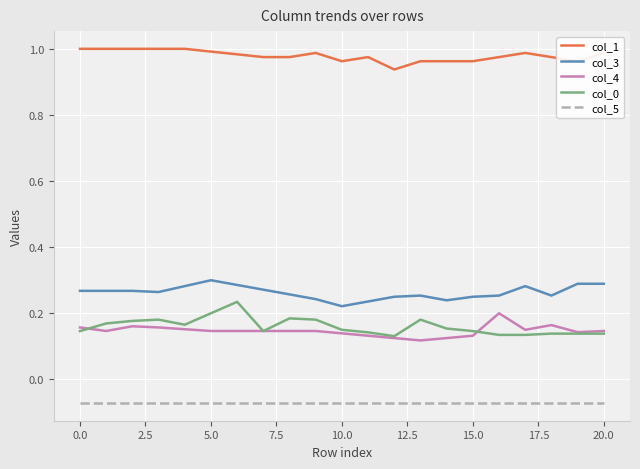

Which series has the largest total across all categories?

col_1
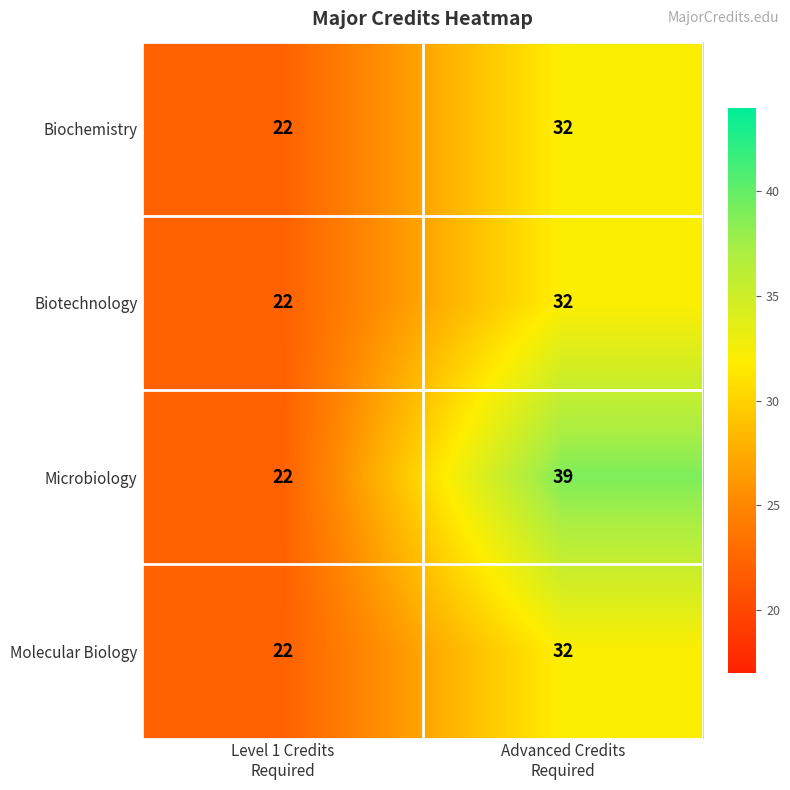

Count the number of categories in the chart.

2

* * *

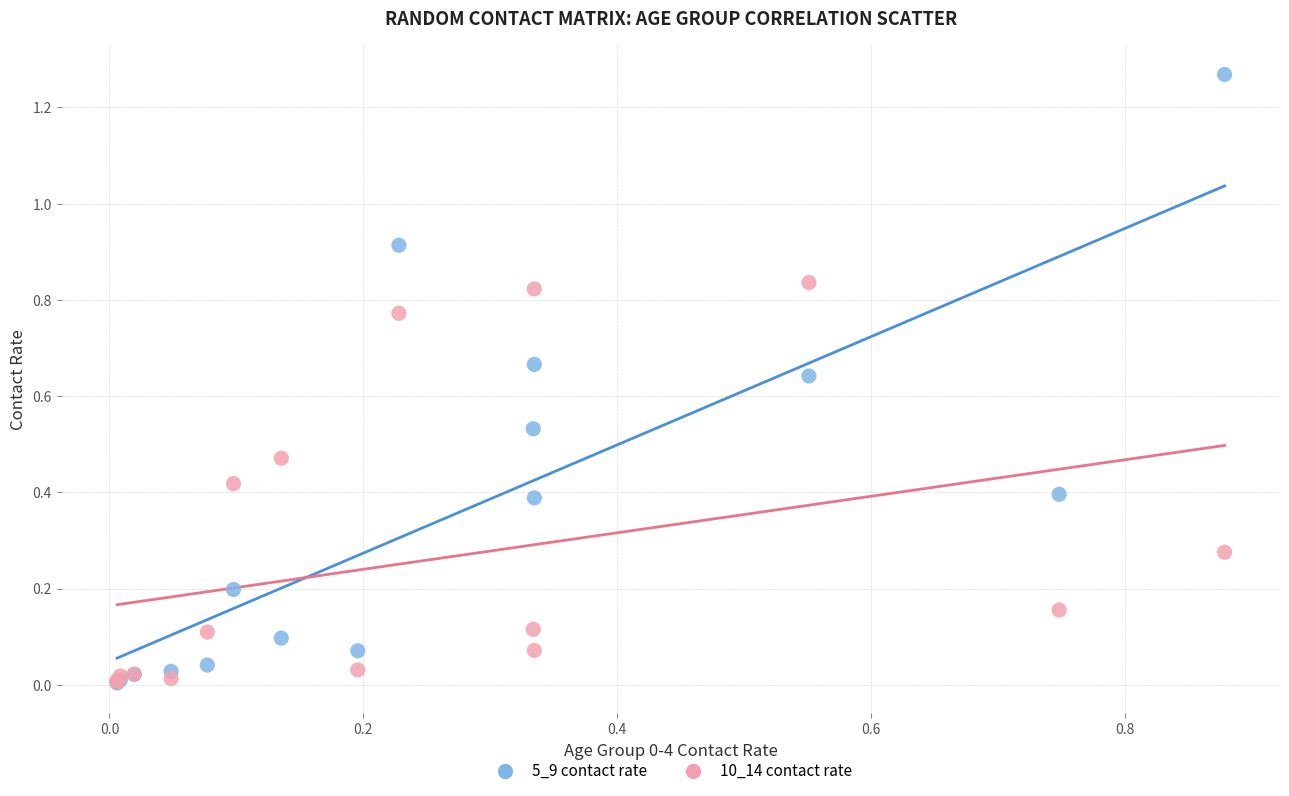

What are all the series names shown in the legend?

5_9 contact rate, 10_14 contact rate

TASK PROMPT — Collect every line of the material above that contains the string "categories". Case counts.

FINAL ANSWER —
Which series has the largest total across all categories?
Count the number of categories in the chart.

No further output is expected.